In the trial, half of participants received two injections of the newer vaccine, while the other half got placebo shots.

After an average 2.3 years of follow-up, the researchers reported that while 22 people in the placebo group went on to develop pulmonary TB, just 10 of those who got the vaccine did so — a 54 percent reduction.

The vaccine appeared safe: While two-thirds of recipients reported side effects, these were limited to injection-site reactions or transient “flu-like” symptoms, the team said.

According to Van Der Meeren’s group, the results are “promising” and “support [the vaccine’s] further evaluation” in a phase 3 trial.

One U.S. expert agreed that safe, effective TB vaccines are much needed.

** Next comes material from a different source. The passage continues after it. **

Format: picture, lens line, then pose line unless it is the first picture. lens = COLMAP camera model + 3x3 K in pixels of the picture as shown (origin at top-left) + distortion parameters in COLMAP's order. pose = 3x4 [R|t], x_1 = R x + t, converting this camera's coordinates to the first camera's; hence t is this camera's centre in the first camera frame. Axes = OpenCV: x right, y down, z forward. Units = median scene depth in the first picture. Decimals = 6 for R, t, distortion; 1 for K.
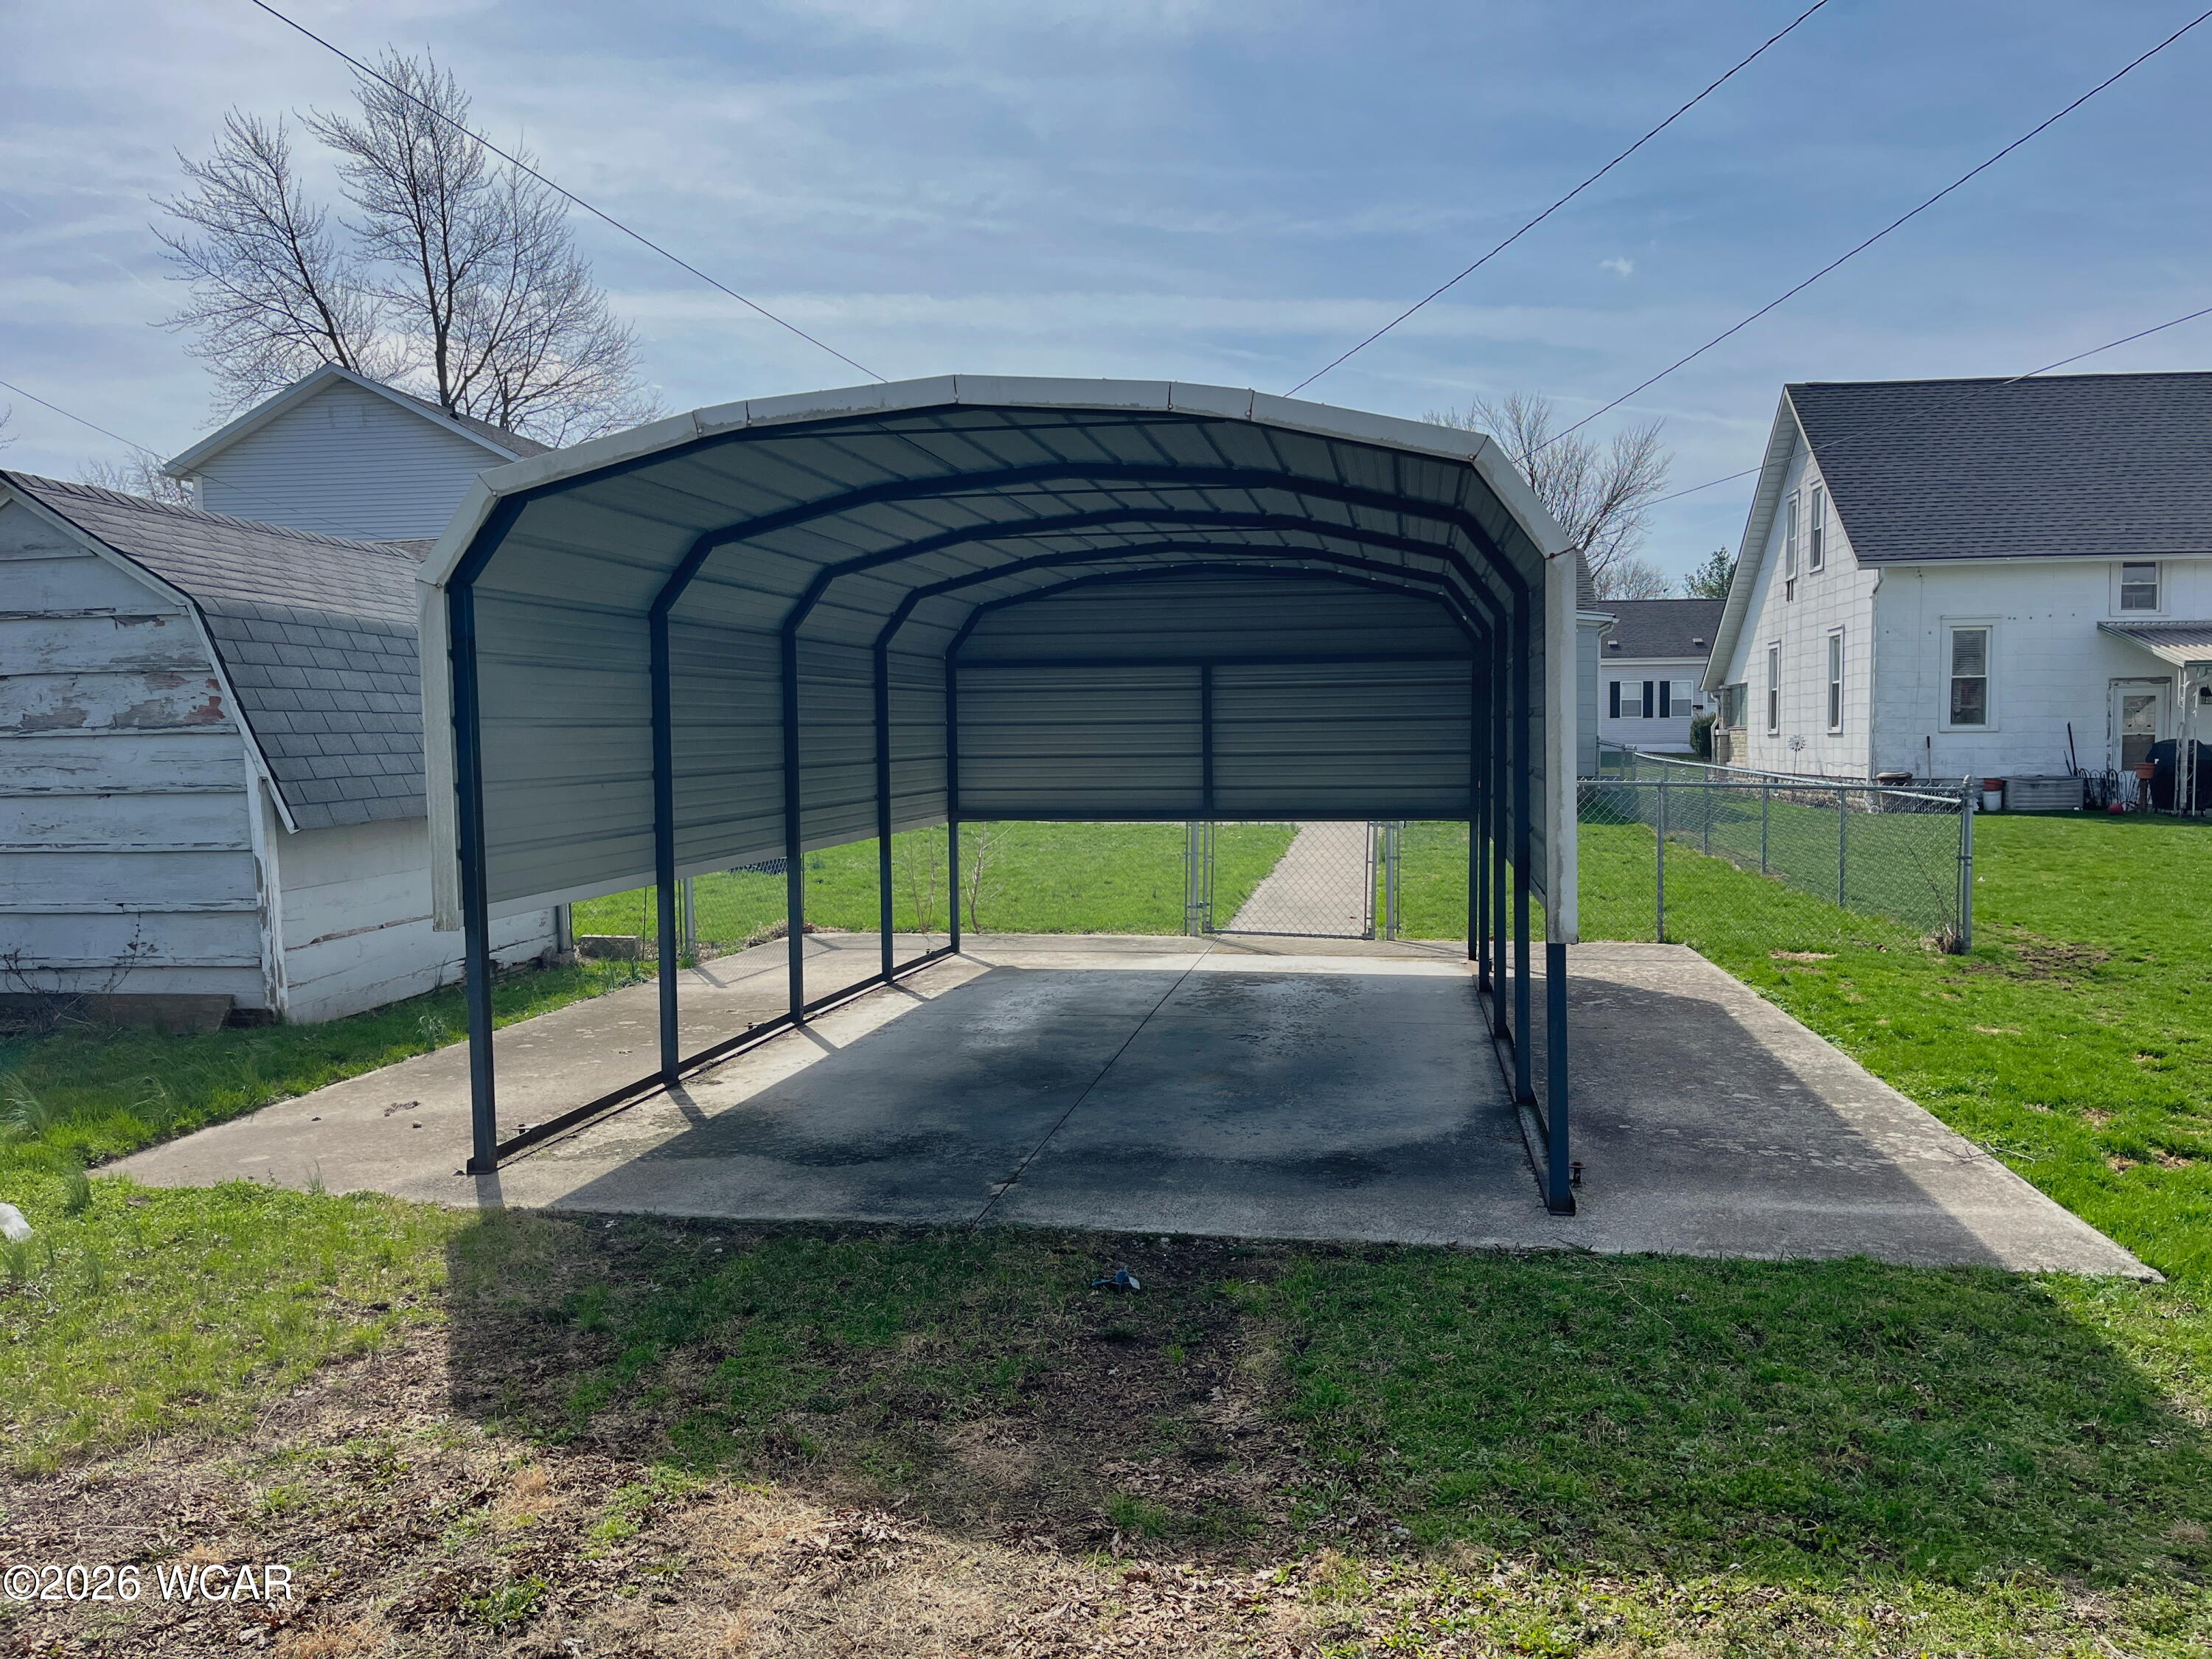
lens RADIAL K [[1612.9, 0, 1177.8], [0, 1612.9, 828.7], [0, 0, 1]] dist [0.359997, -0.522248]
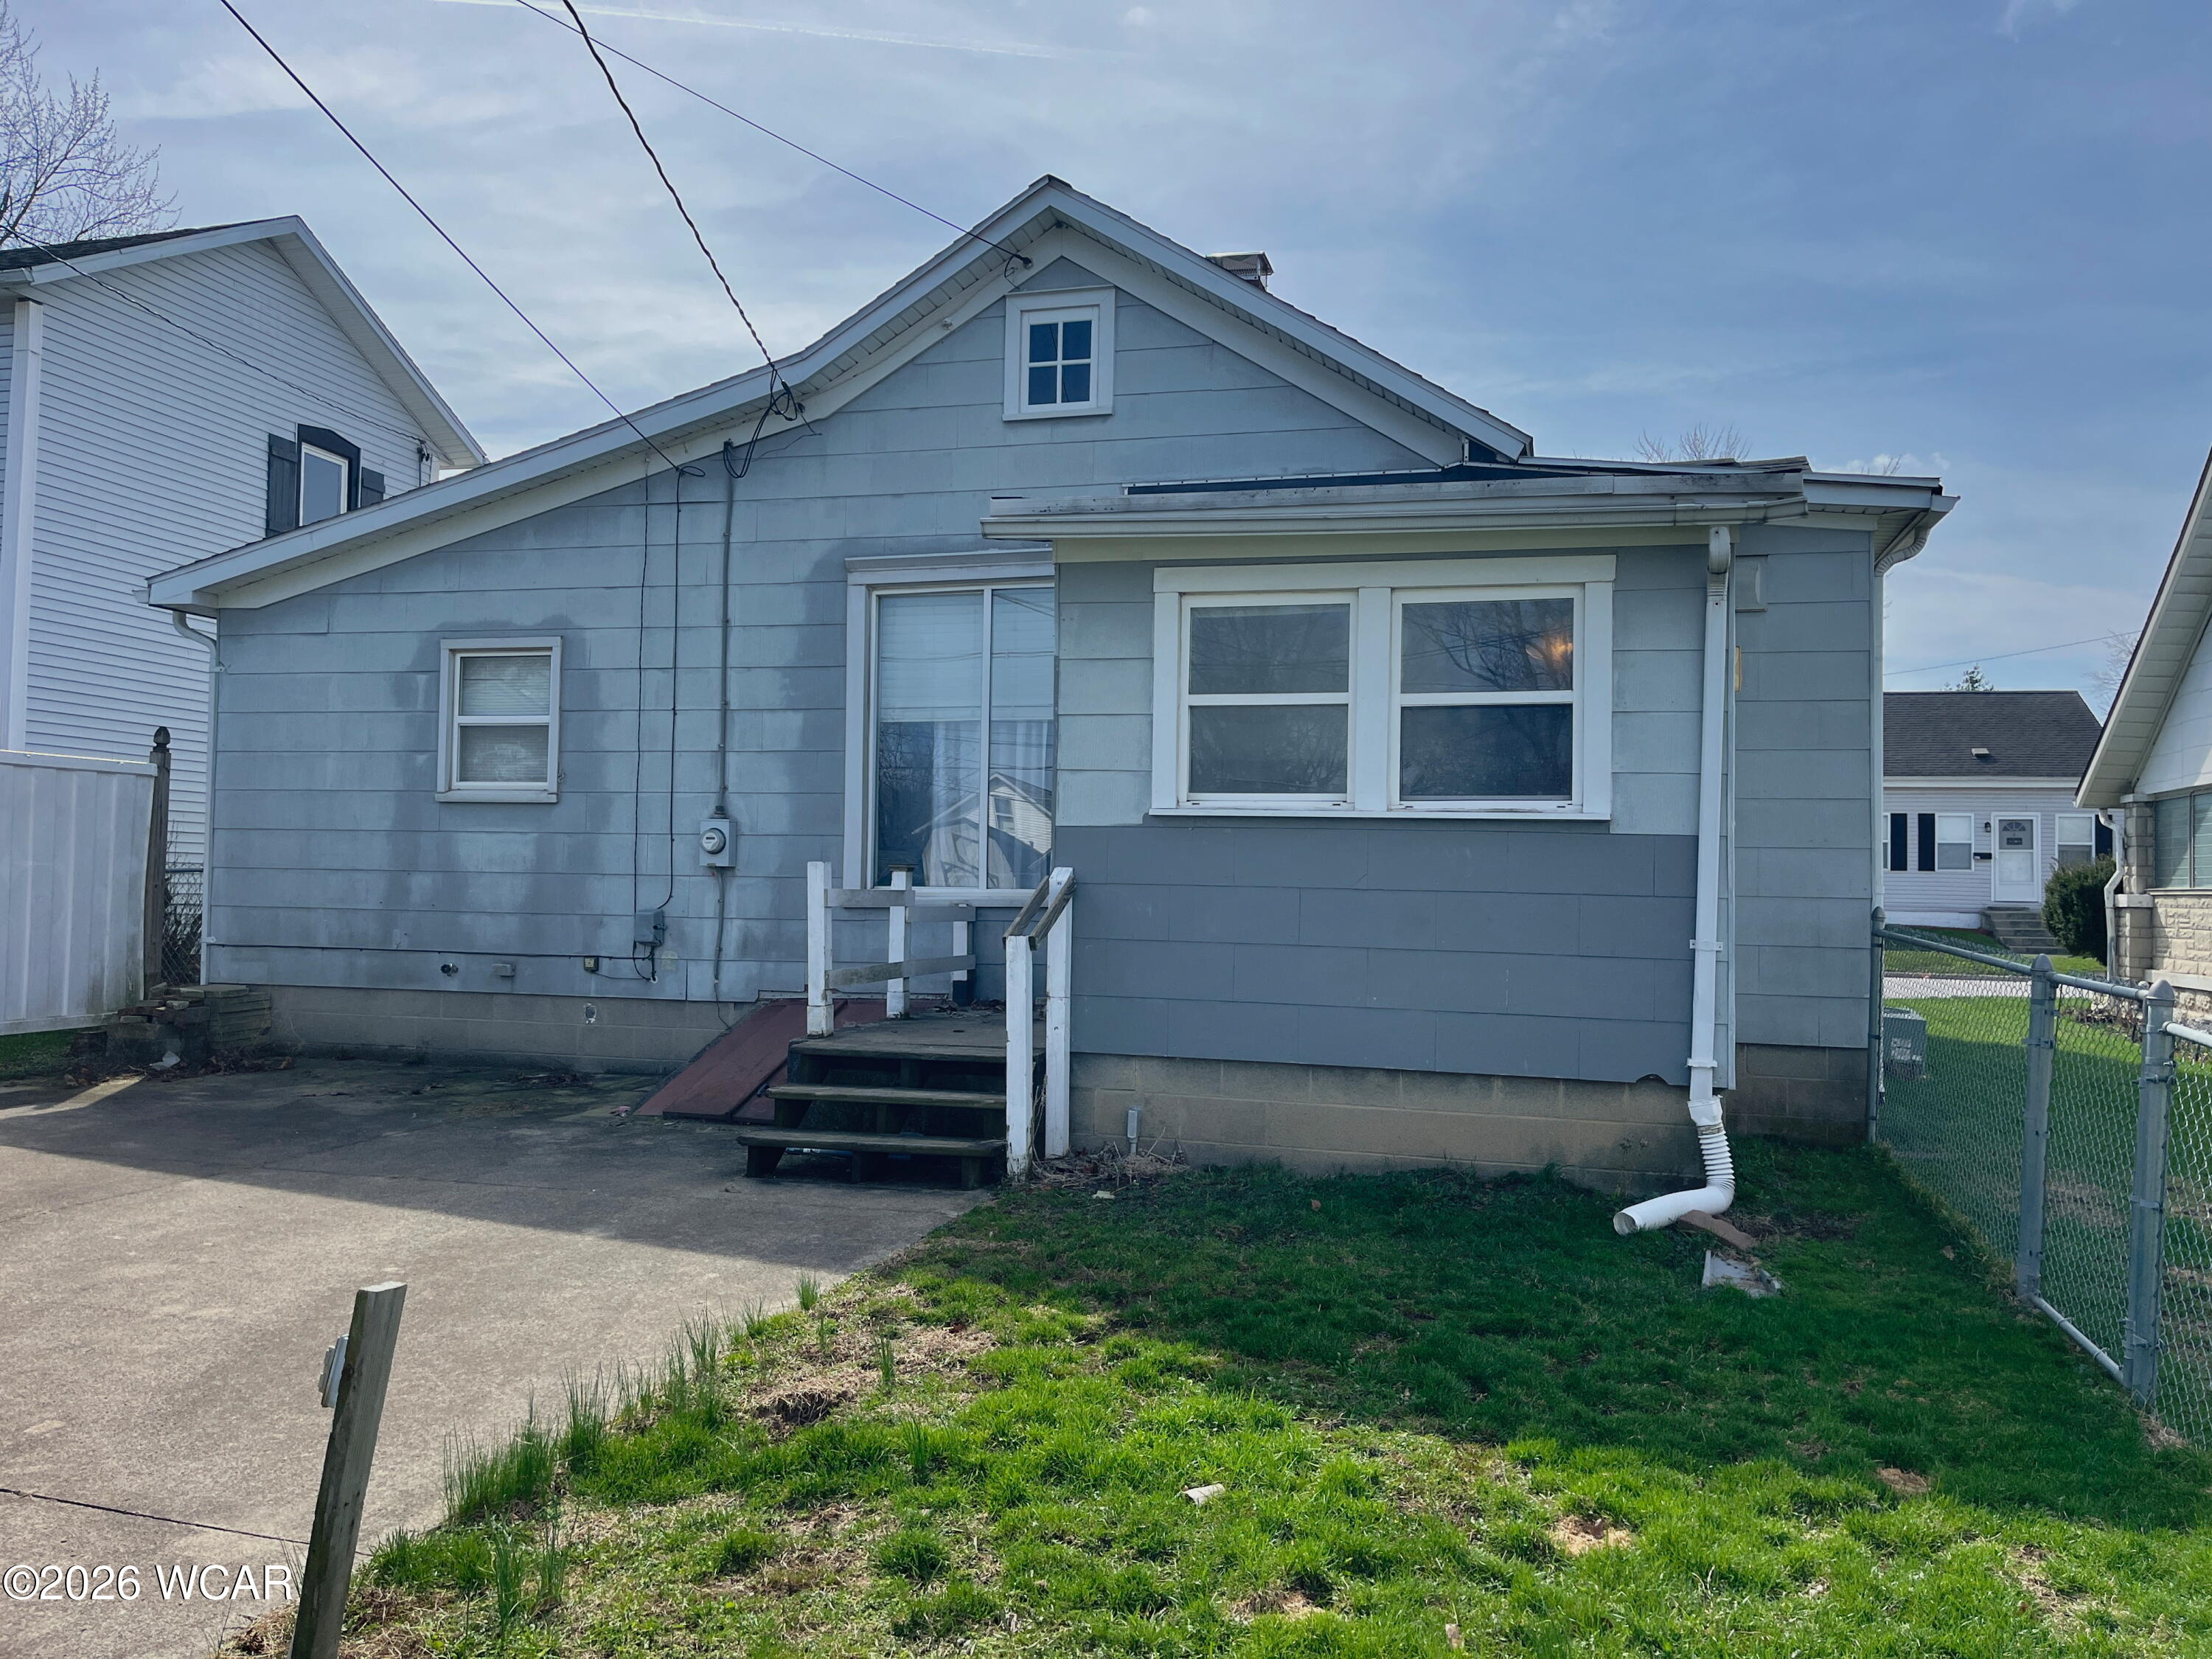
lens RADIAL K [[1715.9, 0, 1108.3], [0, 1715.9, 851.0], [0, 0, 1]] dist [0.010726, 0.001923]
pose [[0.990900, 0.024431, -0.132366, 0.134575], [-0.034083, 0.996883, -0.071150, -0.033040], [0.130215, 0.075014, 0.988644, 0.584552]]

“TB is still a worldwide scourge and is easily transmitted via droplets that can be spread easily through talking, laughing and simply being in the same room as an active TB patient,” noted Dr. Len Horovitz, a pulmonary specialist at Lenox Hill Hospital in New York City.

“The efficacy of the vaccine was 54 percent in preventing full-blown TB,” he said, and “while that may seem low, many vaccines [the influenza vaccine, for example] have a comparable success rate.”

The bottom line, according to Horovitz, is that “eliminating half of active cases is still significant, in light of the worldwide prevalence of TB.”